Bagas, cinta pertamaku yang kini entah berada di mana itu masih saja menggelayuti  pikiranku. Kenangan  indah yang kami buat berdua di masa SMA masih membekas dalam hatiku, bahkan semakin menguat ketika aku bertemu dengan Nino, buah cinta kami yang pernah aku tinggalkan di depan sebuah panti asuhan tempat kampung halaman Ayahku. Manusia memang tidak pernah merencanakan sebuah pertemuan, itu tugas Tuhan. Manusia hanya bisa menerima, menjalani dan memaknai segala hal terjadi. Begitu juga yang ku alami ketika bertemu dengan Nino. Dia sendiri yang menghampiriku untuk memintaku membubuhi Novel ketigaku yang dibelinya dengan tanda tangan dan kata-kata motivasi dariku.

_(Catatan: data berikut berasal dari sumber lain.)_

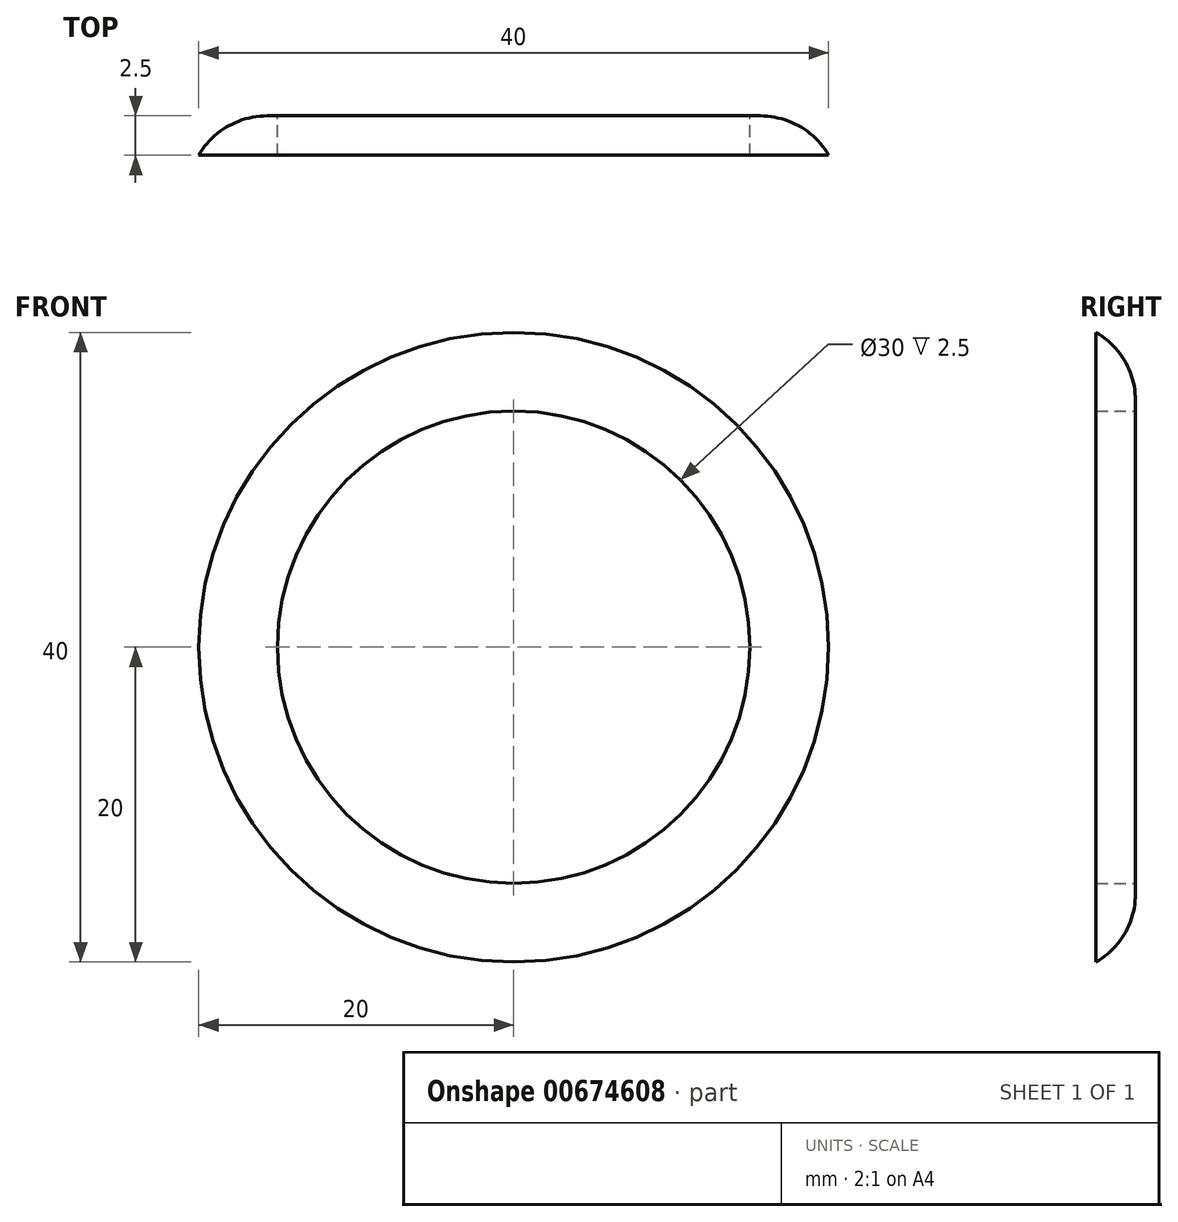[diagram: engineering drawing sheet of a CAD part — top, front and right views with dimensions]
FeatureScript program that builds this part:
annotation { "Feature Type Name" : "Feature", "Feature Type Description" : "" }
export const myFeature = defineFeature(function(context is Context, id is Id, definition is map)
    precondition{}
    {
        {
            var Q0;
            Q0=qCreatedBy(makeId("Front.planeOp"),FACE);
            var sketch = newSketch(context, id + "F0", { "sketchPlane" : qUnion([Q0])});
            skCircle(sketch, "E0", {"center": v(0, 0) * mm, "radius": 20 * mm});
            skCircle(sketch, "E1", {"center": v(0, 0) * mm, "radius": 15 * mm});
            skSolve(sketch);
        }
        {
            var Q0;
            Q0 = qSketchRegion(id + "F0", true);
            extrude(context, id + "F1", {"entities" : qUnion([Q0]), "depth" : 2.5 * mm, "offsetDistance" : 25 * mm});
        }
        {
            var Q0;
            Q0=makeQuery(id+"F1.opExtrude","CAP_EDGE",EDGE,{"disambiguationData":[OSD([sQuery(id+"F0.wireOp",EDGE,"E0")])],"isStart":true});
            fillet(context, id + "F2", {"entities" : qUnion([Q0]), "radius" : 5 * mm, "tangentPropagation" : true, "allowEdgeOverflow" : false});
        }
    });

Sejak saat itu dengan sendirinya waktu membawa kami dalam sebuah persahabatan sebagai Penulis dan pembaca, sampai pada satu waktu aku mencari tau bagaimana aku bisa tertarik pada pria muda yang umurnya setengah dari umurku ini. Dan aku mengetahui kenyataan bahwa Nino adalah buah hatiku, kenangan yang tersisa dari masa laluku.

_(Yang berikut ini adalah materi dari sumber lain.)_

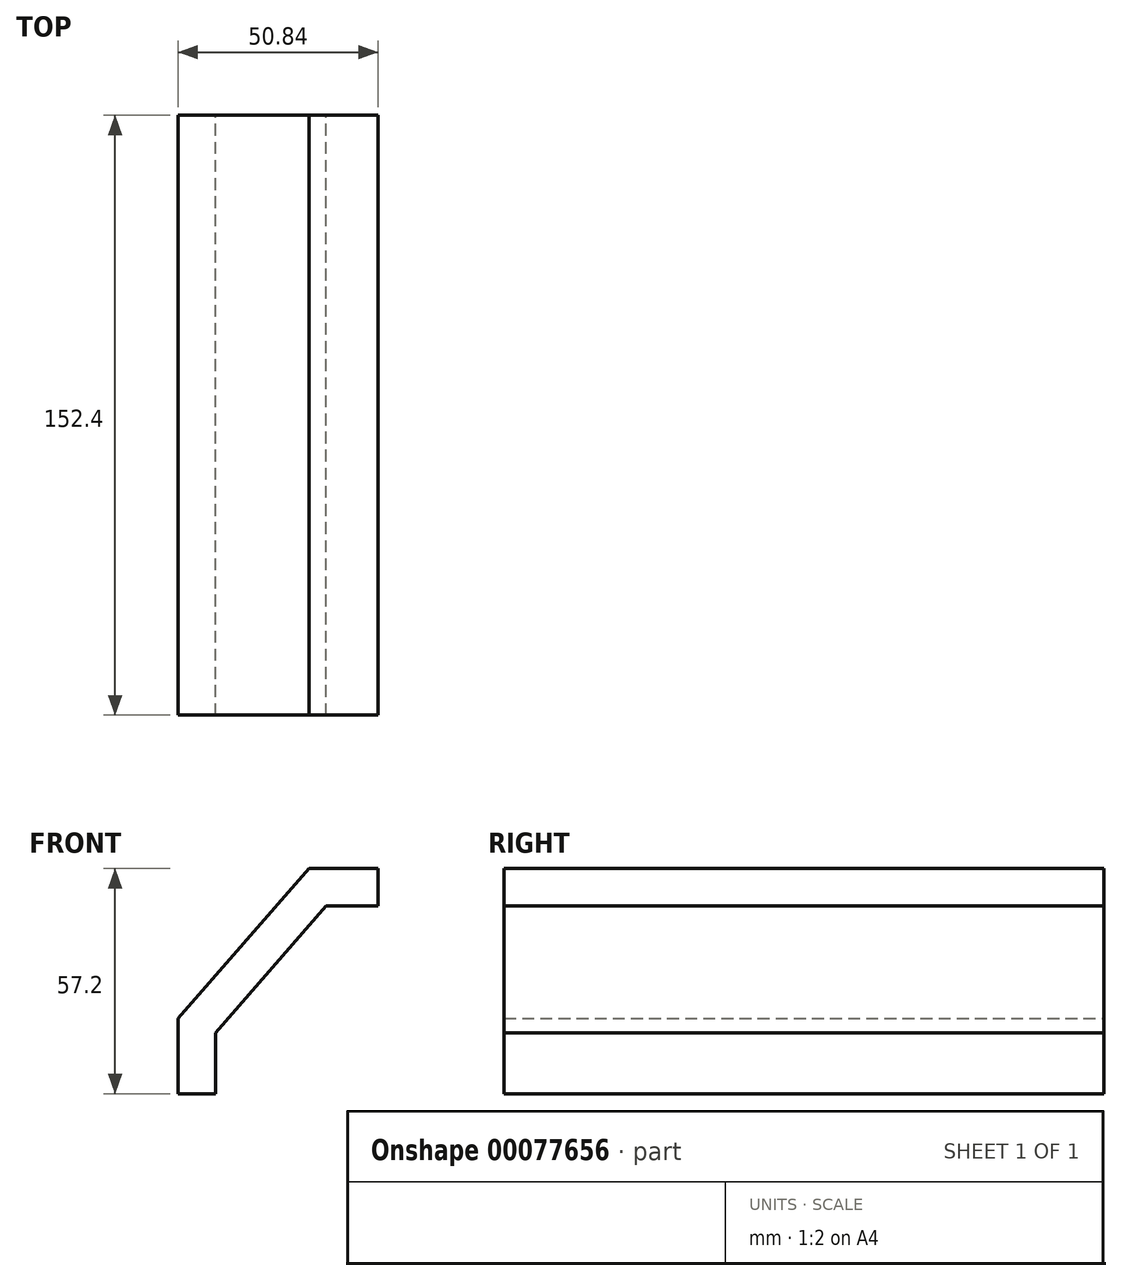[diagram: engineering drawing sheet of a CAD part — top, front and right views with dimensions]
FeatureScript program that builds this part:
annotation { "Feature Type Name" : "Feature", "Feature Type Description" : "" }
export const myFeature = defineFeature(function(context is Context, id is Id, definition is map)
    precondition{}
    {
        {
            var Q0;
            Q0=qCreatedBy(makeId("Front.planeOp"),FACE);
            var sketch = newSketch(context, id + "F0", { "sketchPlane" : qUnion([Q0])});
            skLineSegment(sketch, "E0", {"start": v(25.42, 28.6) * mm, "end": v(25.42, 19.06) * mm});
            skLineSegment(sketch, "E1", {"start": v(-25.42, -28.6) * mm, "end": v(-15.89, -28.6) * mm});
            skLineSegment(sketch, "E2", {"start": v(-25.42, -28.6) * mm, "end": v(-25.42, -9.53) * mm});
            skLineSegment(sketch, "E3", {"start": v(-25.42, -9.53) * mm, "end": v(7.87, 28.6) * mm});
            skLineSegment(sketch, "E4", {"start": v(-15.89, -13.1) * mm, "end": v(12.2, 19.06) * mm});
            skLineSegment(sketch, "E5", {"start": v(7.87, 28.6) * mm, "end": v(25.42, 28.6) * mm});
            skLineSegment(sketch, "E6", {"start": v(-15.89, -28.6) * mm, "end": v(-15.89, -13.1) * mm});
            skLineSegment(sketch, "E7", {"start": v(25.42, 19.06) * mm, "end": v(12.2, 19.06) * mm});
            skSolve(sketch);
        }
        {
            var Q0;
            Q0=makeQuery(id+"F0.imprint","IMPRINT",FACE,{"disambiguationData":[TD([[makeQuery(id+"F0.imprint","IMPRINT",EDGE,{"derivedFrom":sQuery(id+"F0.wireOp",EDGE,"E0")}),-1.0]])]});
            extrude(context, id + "F1", {"entities" : qUnion([Q0]), "depth" : 152.4 * mm});
        }
    });
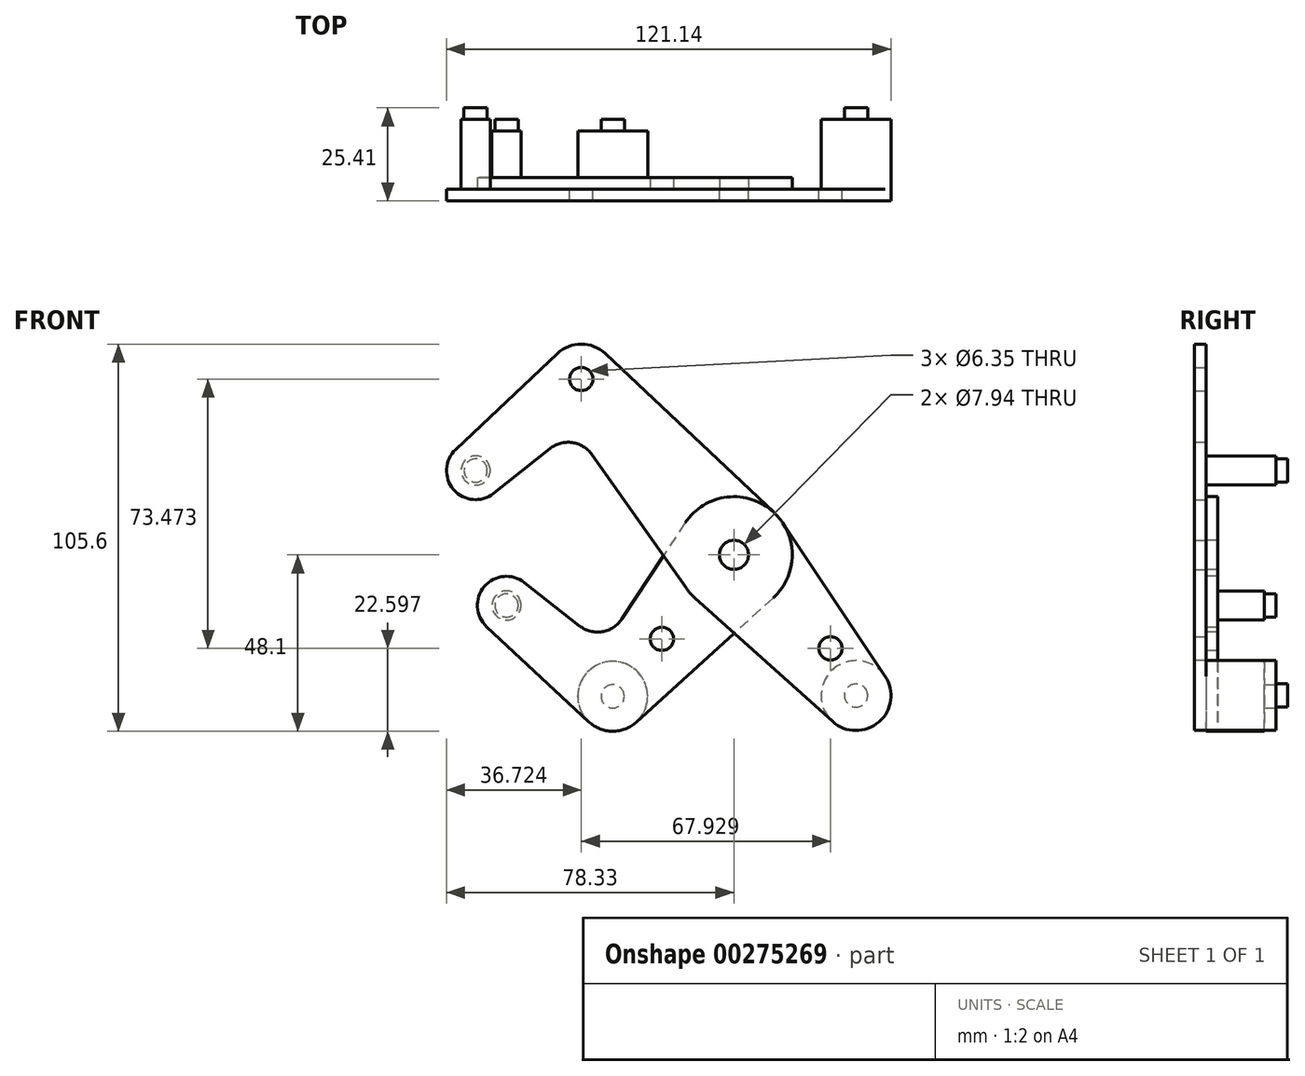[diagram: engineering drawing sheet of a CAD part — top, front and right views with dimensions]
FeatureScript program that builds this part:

Aku yang dulu telah tertipu oleh buaian cinta yang ditawarkan Bagas. Setelah tau aku mengandung anaknya, Bagas menghilang bagai ditelan bumi. Sampai sekarangpun aku tidak tau dimana keberadaannya. Lalu orangtuaku memutuskan untuk menutup aib ini dengan menyerahkan anakku ke panti asuhan. Aku disekolahkan di Bandung dan dijodohkan dengan seorang Dokter muda yang tampan, Mas Arya. Kehidupan kami baik-baik saja, kami hidup serba berkecukupan dan kami jarang sekali bertengkar. Mas Arya pria yang baik, dia selalu mengerti  setiap kondisi dan apapun yang kuinginkan dipenuhinya. Hanya saja sampai sepuluh tahun ini kami masih belum memiliki anak, bukannya kami tidak berusaha. Mungkin saja Tuhan belum memberiku kesempatan untuk memiliki anak lagi setelah aku begitu saja membuang anakku tanpa memperjuangkannya. Sebagai anak laki-laki satu-satunya tentu saja Ibu dari Mas Arya ingin anaknya segera memiliki keturunan, mungkin hal itu jugalah yang membuat Ibu marah ketika melihatku kemarin bersama Nino. Nino, mengingat pembicaraan kami di telepon tadi membuatu tersenyum miris. “…Sebetulnya aku sendiri heran, dari mana aku mewarisi bakat menulis ini karena kedua orangtuaku tidak ada yang terjun dalam dunia sastra.”  Seandainya aku bisa memberi tau Nino bahwa keahlian itu dia warisi dariku, tapi apa daya. Di sini aku hanyalah seorang Idola baginya. Tapi itu saja sudah cukup bagiku. Melihatnya tumbuh besar dan bahagia sudah menjadi hartaku yang paling berharga, walaupun bukan sebagai Ibu.